## [Task list]
1. Decide whether each statement agrees with the press release below on personalized cancer-fighting viruses. Answer yes or no for each, and quote the words of the text that settle it.
(a) The first patient was treated at the University of Cincinnati.
(b) The personalized viruses are derived from viruses that cause influenza.
(c) Checkpoint inhibitor drugs benefit most patients in selected tumor types.
2. Reproduce the press release below on personalized cancer-fighting viruses, everything from "Neoantigens are ideal" down to "UCSD in California.".
3. In the press release below on personalized cancer-fighting viruses, what position does Dr. Tony R. Reid hold at EpicentRx?

## [Excerpted passage]

___

SAN DIEGO, May 2, 2018 — EpicentRx, a San Diego biotechnology company developing a next-generation immunotherapy platform of viruses that infect and kill cancer cells for the treatment of several tumor types, has developed the first ever series of oncolytic viruses tailored to tumors of individual patients. The first patient, treated at the University of Cincinnati (UC) in Cincinnati, Ohio, by John Morris, MD, professor at the UC College of Medicine and director of the area’s only Phase I/Experimental Therapeutics Program, has been enrolled to receive a personalized virus that has been “armed” with peptide fragments or neoantigens from his specific tumors.
Neoantigens are ideal targets for the immune system because they are selectively expressed on tumors not on normal cells. Viruses naturally target and kill cancer cells and these personalized viruses, which are derived from viruses that cause the common cold, have been engineered to improve on that ability since they use the machinery of the cancer cell to produce thousands of copies of themselves and the neoantigens that they are carrying. Hence, these viruses are administered with the goal of training the immune system to seek out and destroy the cancer cells that display these neoantigens.
This trial “provides proof-of-principle that personalized viral vaccines tailored and targeted to patient tumors can be made quickly and on demand,” said Dr. Tony R. Reid, Chief Scientific Officer of EpicentRx and Associate Professor of Oncology at UCSD in California.
Dr. Corey A. Carter, CEO of EpicentRx, added that while current treatment paradigm in oncology relies on off the shelf, one size fits all therapies, “we know that every patient and patient’s tumor is different. To target an individual tumor in individual patients is nothing short of a revolution.”
Drs. Carter and Reid felt that further development of personalized viral vaccines is warranted in combination with other immunotherapy weapons such as checkpoint inhibitors, which also trigger immune responses against cancer neoantigens, albeit non-specifically. “The reality is that other immunotherapies, such as checkpoint inhibitor drugs, only benefit 20-25% of patients in selected tumor types. There’s nothing for the other 75-80% of patients that don’t benefit. We can and must do better. These viruses are potentially a way to increase response rates so that the other 75-80% of patients start to benefit,” said Dr. Carter.

___

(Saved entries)
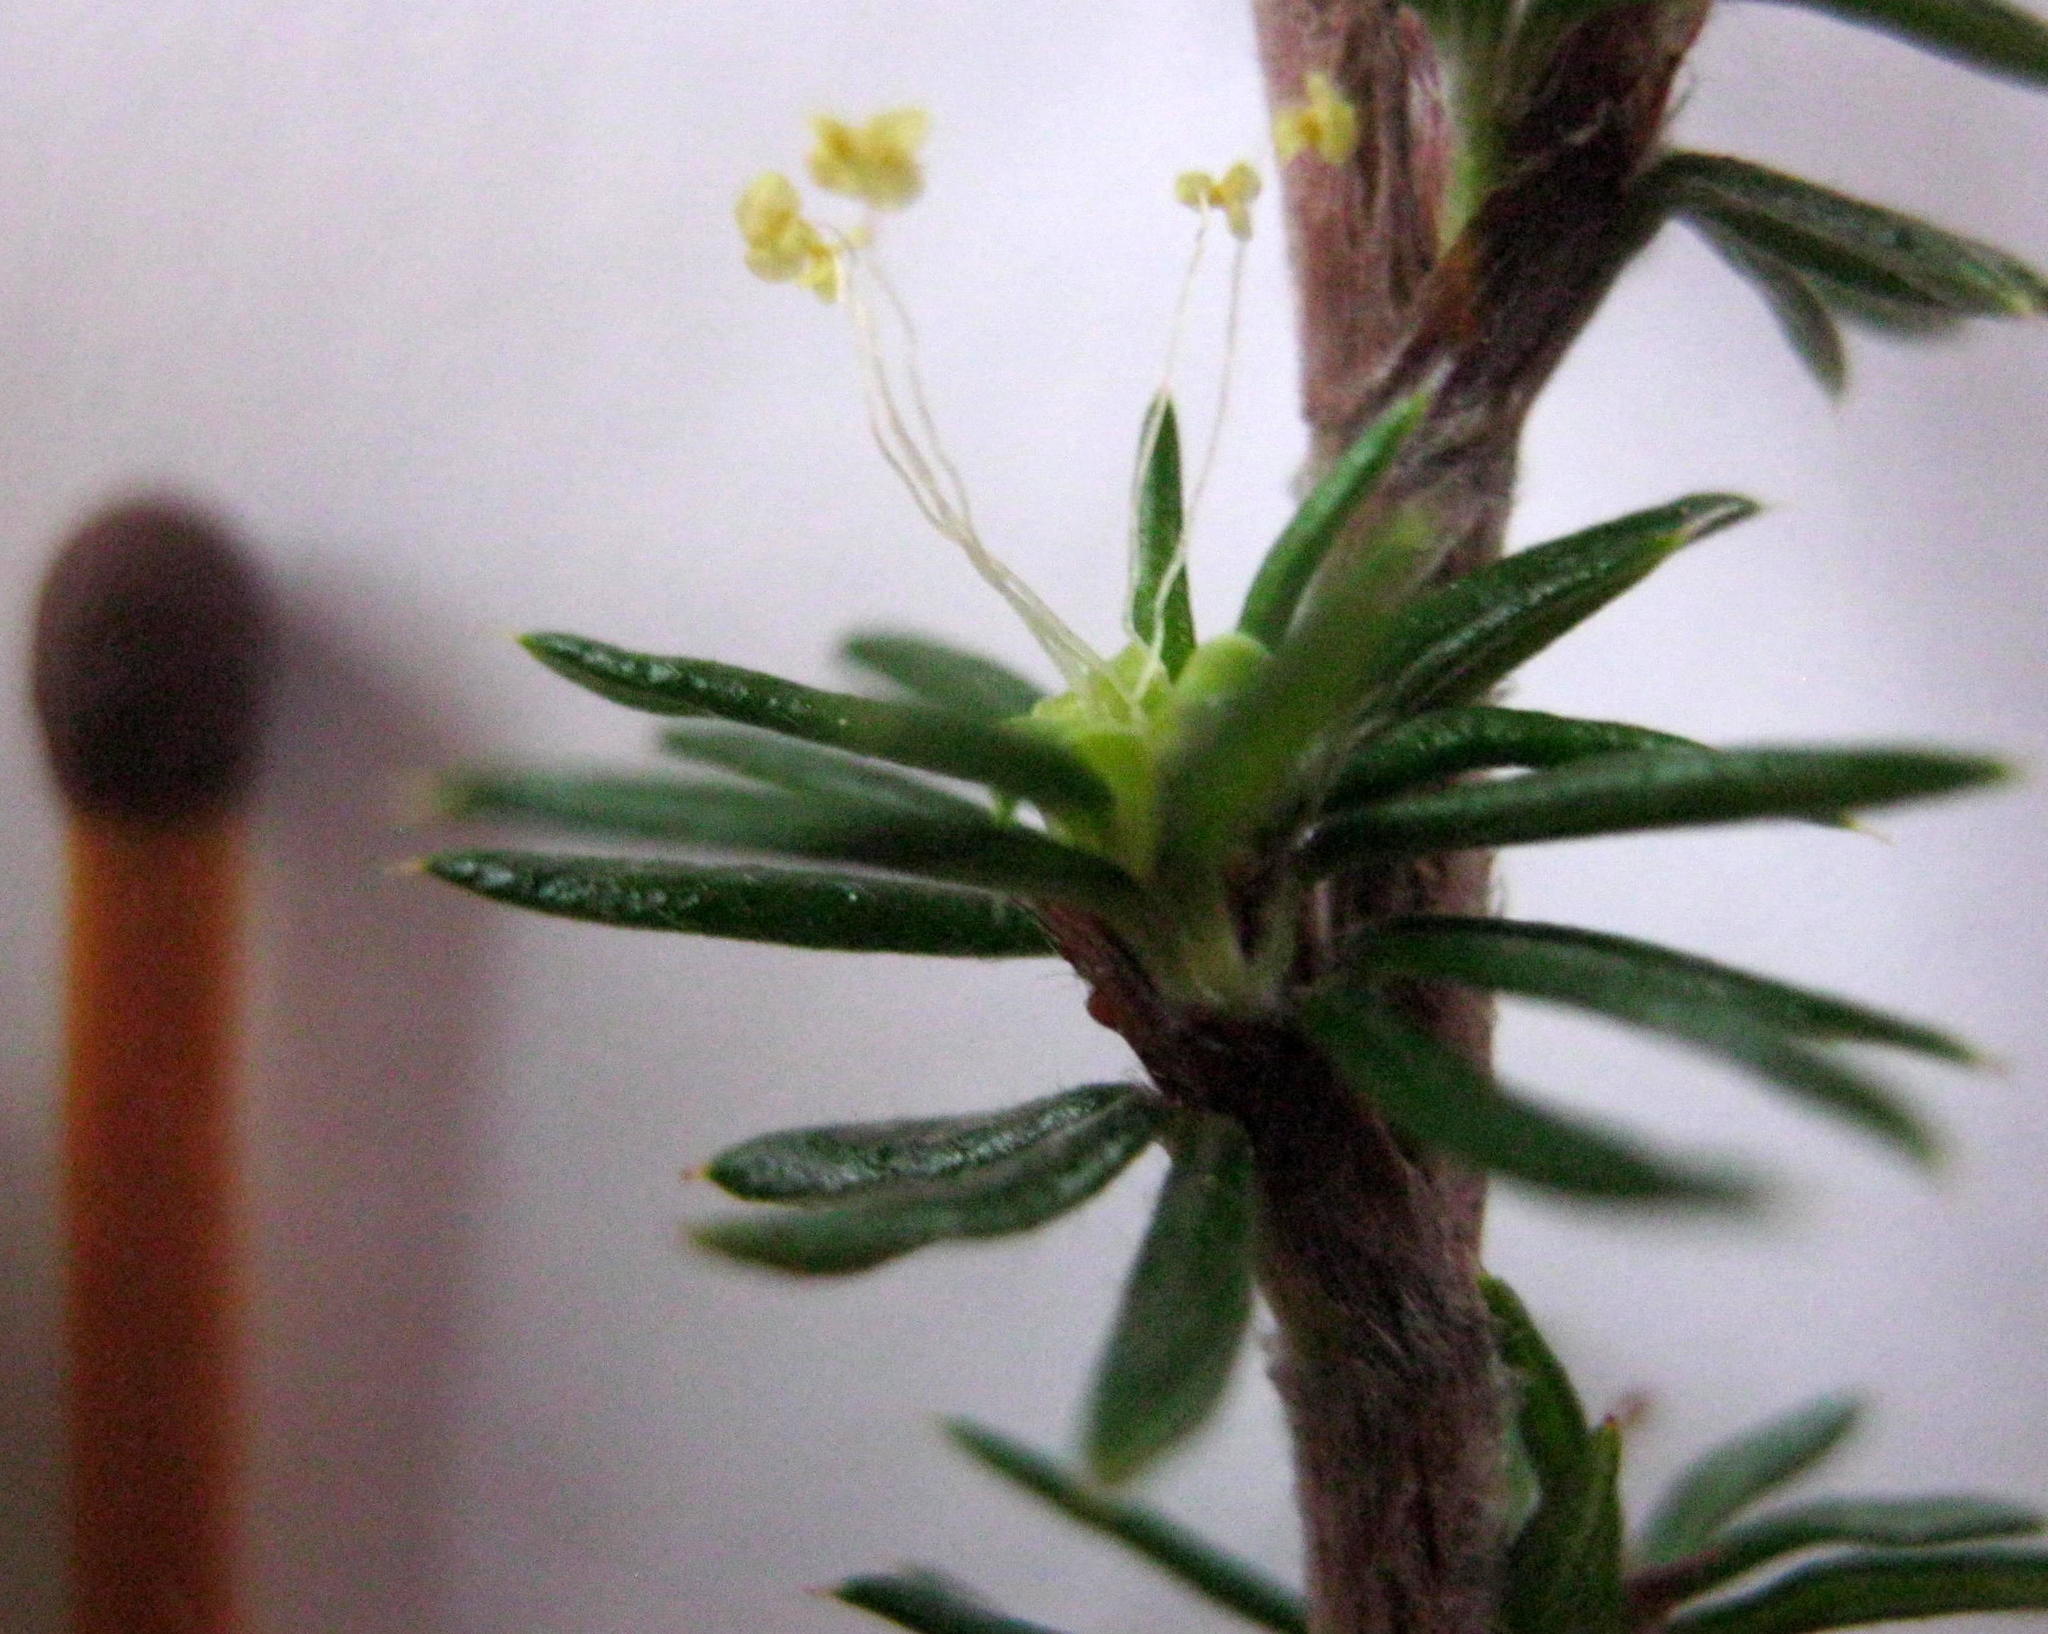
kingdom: Plantae
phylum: Tracheophyta
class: Magnoliopsida
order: Rosales
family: Rosaceae
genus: Cliffortia
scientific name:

___

## [Responses]
1.
(a) Yes: "The first patient, treated at the University of Cincinnati (UC) in Cincinnati, Ohio"
(b) No: "which are derived from viruses that cause the common cold"
(c) No: "only benefit 20-25% of patients in selected tumor types"

2.
Neoantigens are ideal targets for the immune system because they are selectively expressed on tumors not on normal cells. Viruses naturally target and kill cancer cells and these personalized viruses, which are derived from viruses that cause the common cold, have been engineered to improve on that ability since they use the machinery of the cancer cell to produce thousands of copies of themselves and the neoantigens that they are carrying. Hence, these viruses are administered with the goal of training the immune system to seek out and destroy the cancer cells that display these neoantigens.
This trial “provides proof-of-principle that personalized viral vaccines tailored and targeted to patient tumors can be made quickly and on demand,” said Dr. Tony R. Reid, Chief Scientific Officer of EpicentRx and Associate Professor of Oncology at UCSD in California.

3. Chief Scientific Officer